Money has taken many different forms from ancient times, evolving from stones to metals to currency notes. But, did you ever think that technology would overpower physical banknotes and form a currency that can be used as any other currency? CRYPTOCURRENCY has made this possible!
Cryptocurrency is a digital currency that is created and managed through the use of advanced encryption techniques known as cryptography. The concept of cryptocurrency attracted attention with the introduction of Bitcoin in 2009. But, it wasn’t until 2013 that it captured a significant share of investor market and media when it peaked at a record $266 per bitcoin after surging 10-fold in the preceding two months. Bitcoin sported a market value of over $2 billion at its peak, but a 50% plunge shortly thereafter sparked a raging debate about the future of cryptocurrencies in general and Bitcoin in particular.
Thus, one major question that arises here is, How Feasible is it to have cryptocurrency in play?
To know the feasibility we have to study the challenges that come with cryptocurrency. Firstly, there is a lack of regulation. There is no established framework that takes us to customer problems because payments of cryptocurrency take place on a peer to peer basis without any central authority regulating the exchange.
Transactions are silent about the parties involved. As a result, the use of cryptocurrency sets the stage for illicit activities such as tax evasion, money laundering, and terrorist financing. Also, digital assets such as bitcoins are stored in “electronic wallets” that are prone to hacking and operational risks. The use of Bitcoin is limited to transactions unlike gold, which makes it more vulnerable to a bubble-like collapse.
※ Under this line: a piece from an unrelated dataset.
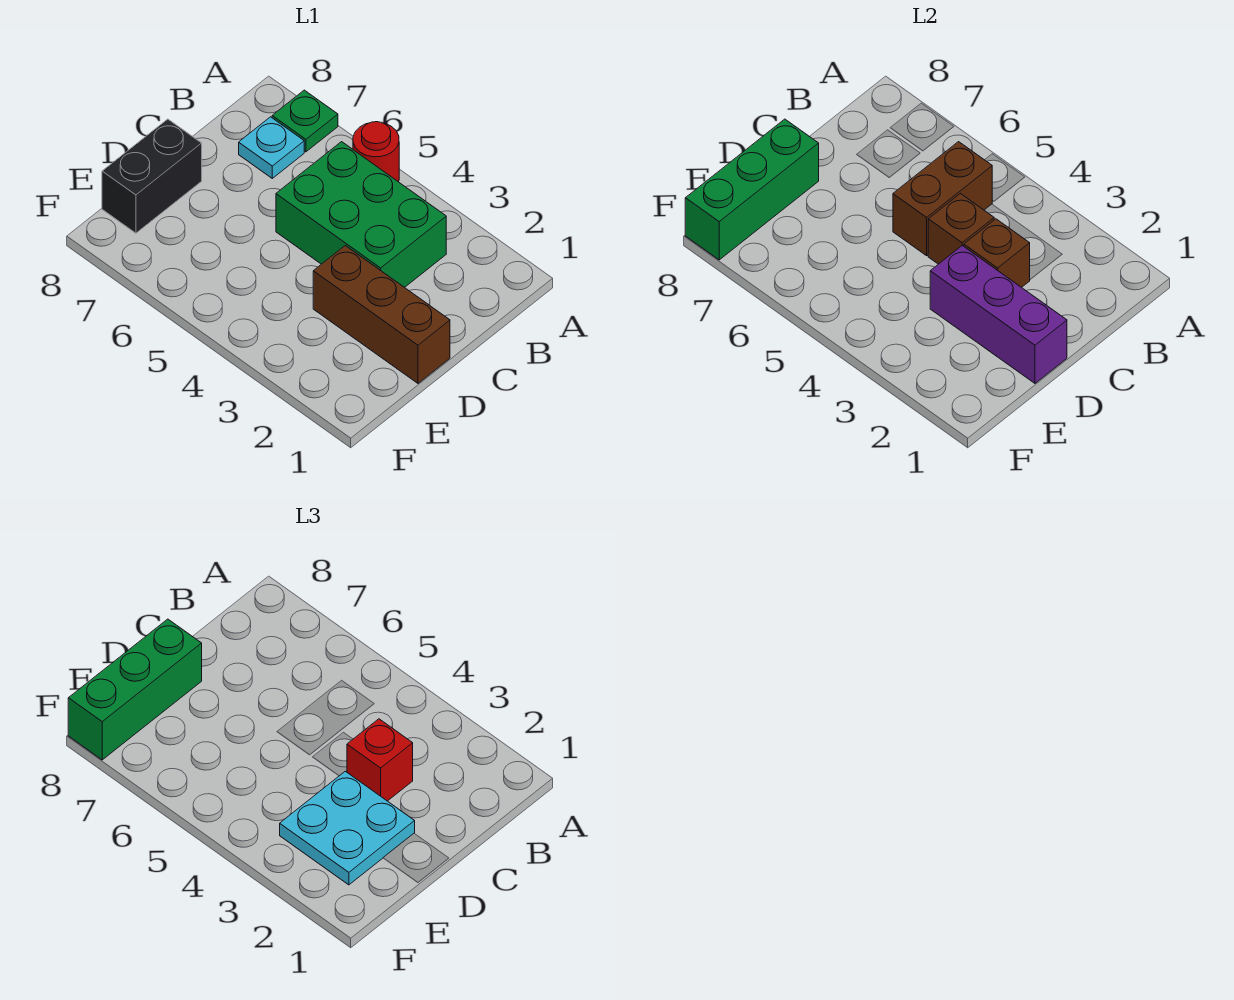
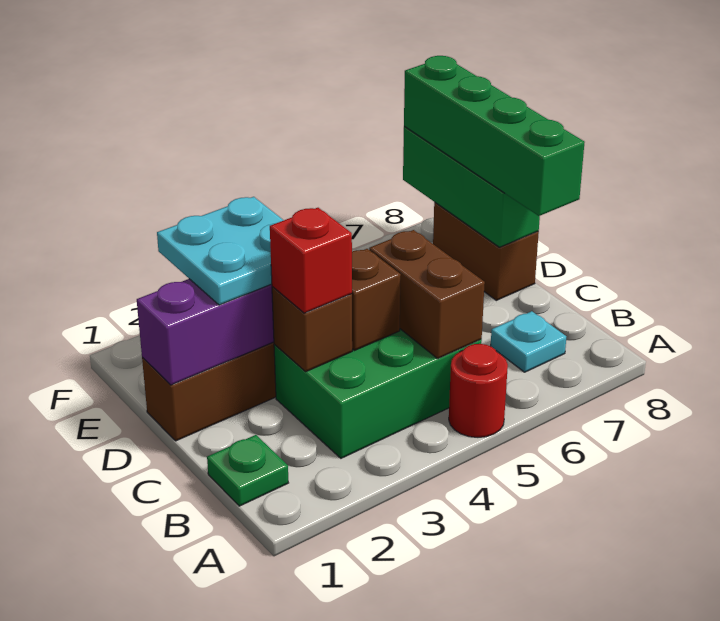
green plate A7 level 1 -> green plate B1 level 1
black brick D8:E8 level 1 -> brown brick D8:E8 level 1
green brick D8:F8 level 3 -> green brick C8:F8 level 3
Additionally, the cryptocurrency’s energy-intensive verification process is particularly harmful than systems that rely on a trusted central authority like a central bank. Another drawback of using cryptocurrency is its highly volatile nature. An investor should have a strong stomach to invest in something with such high-value fluctuations. The risk is high, for example, Bitcoin plunged from $260 to about $130 within a six-hour period on April 11, 2013.
In India, The RBI has currently imposed a ban on any form of buying or selling or exchange using cryptocurrencies and will penalize those who will carry activities in cryptocurrency. This forced these gateways to shut operations or move to the peer-to-peer model of cash-based trading. However, they have said that the users of cryptocurrency will be provided enough time to switch. Alternatively, RBI has recently constituted an Inter-departmental group to explore the feasibility of introducing a rupee backed digital currency because of the rising cost of printing notes. According to RTI, the total cost of printing paper notes in India was Rs 636 crore for the financial year 2018. These huge numbers have led central banks around the world to explore the option of introducing digital currencies.
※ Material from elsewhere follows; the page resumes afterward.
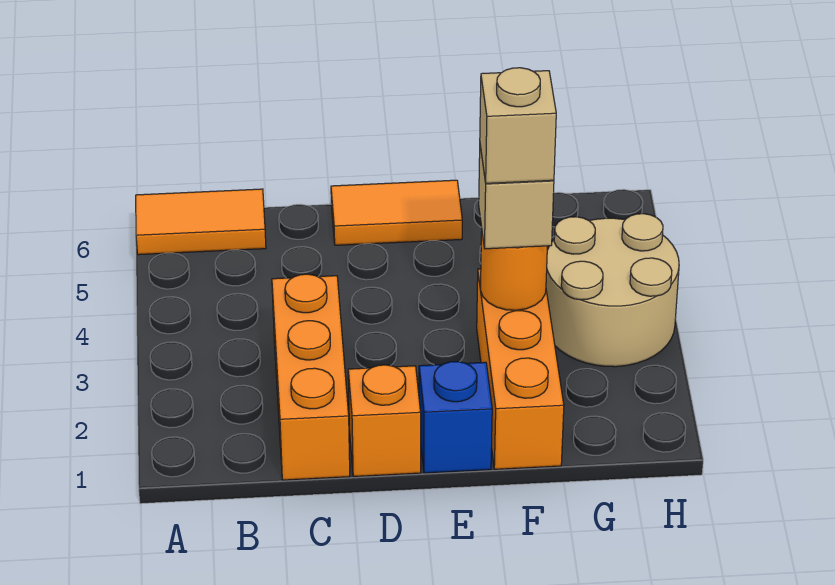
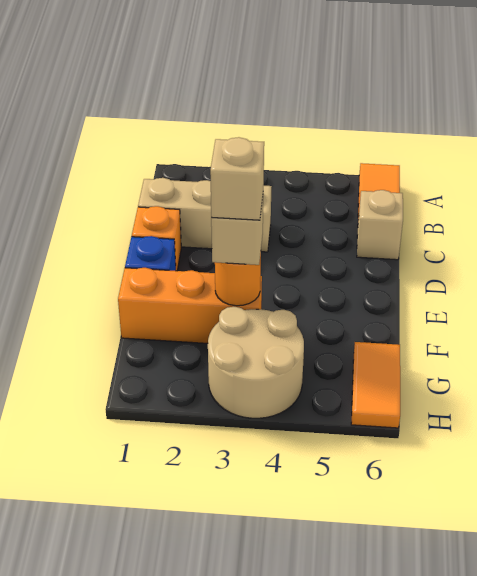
orange brick C1:C3 level 1 -> tan brick C1:C3 level 1
none -> tan brick C6 level 1
orange tile D6:E6 level 1 -> orange tile G6:H6 level 1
These limitations that cryptocurrencies presently face, it may be able to overcome in time through technological advances. What will be harder to surmount is that the more popular they become, the more regulation and government scrutiny they are likely to attract, which erodes the fundamental premise for their existence. While the number of merchants who accept cryptocurrencies has steadily increased, they are still very much in the minority. But an increase in the number of merchants does not ensure its growth. They have to first gain widespread demand among consumers but the complexity in operation of cryptocurrency bedevils its demand. It should be a combination of the complex mathematical system to avoid frauds and hacker attacks and at the same time, it should be easy to operate by customers. It would make a good currency once it is able to preserve user anonymity without being a conduit for tax evasion, money laundering, and other nefarious activities.
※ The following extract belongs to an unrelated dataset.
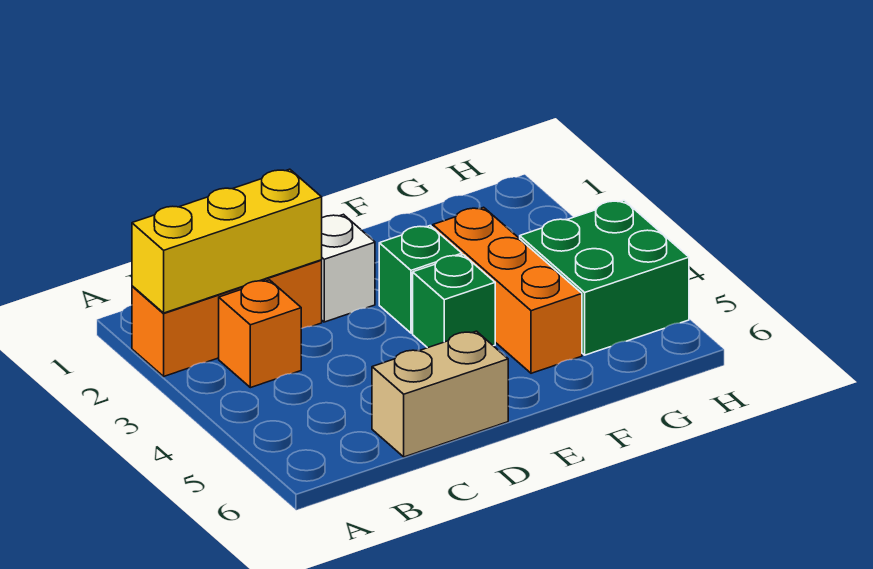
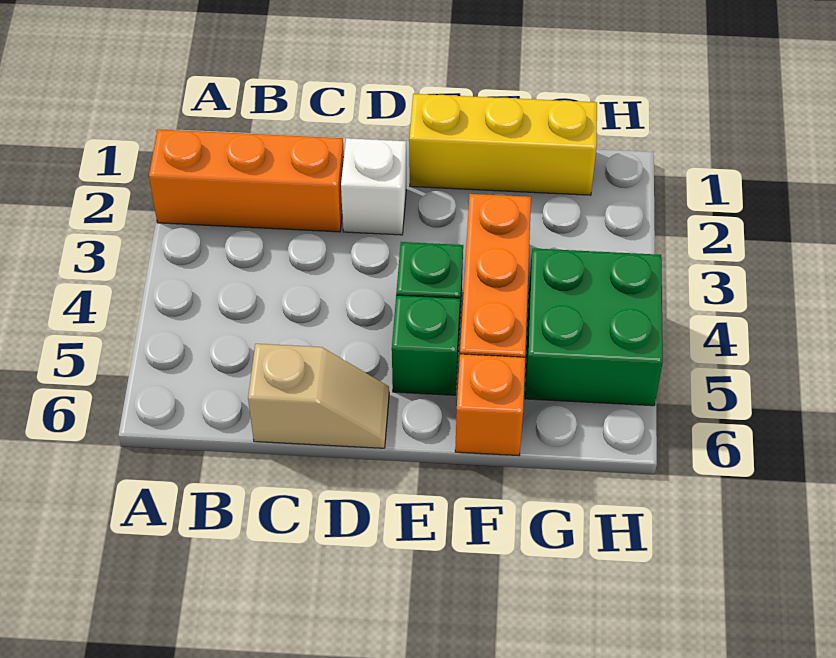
yellow brick A2:C2 level 2 -> yellow brick E1:G1 level 1
orange brick B3 level 1 -> orange brick F6 level 1
tan brick C6:D6 level 1 -> tan slope C6:D6 level 1 top C
green brick E3 level 1 -> green brick E5 level 1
A big change in crypto is forthcoming as institutional money enters the market. The cryptocurrency market will get a great boost with cryptocurrency floating on the Nasdaq stock exchange. The operator is adding yet another cryptocurrency index – this time for the world’s third-largest cryptocurrency, XRP. This move will further add credibility to blockchain and its uses as an alternative to conventional currencies. The frauds can be prevented by deploying an effective task force to validate the transactions before putting them on the ledger. Even price volatility in cryptocurrencies ca be improved by trading in crypto futures. Moreover, Bitcoin’s success since its 2009 launch, apart from the recent issues, has inspired the creation of alternative cryptocurrencies such as Ethereum, Litecoin, Ripple, and MintChip.
Cryptocurrency might be a good candidate for a currency to be used by masses for investment purposes but it cannot be used as an official mode of exchange. A cryptocurrency that aspires to become part of the mainstream financial system would have to satisfy very divergent criteria. While that possibility looks remote, analyzing Bitcoin’s success in recent years, we can say that one day, if not Bitcoin then any other cryptocurrency may be able to turn this framework into a feasible one.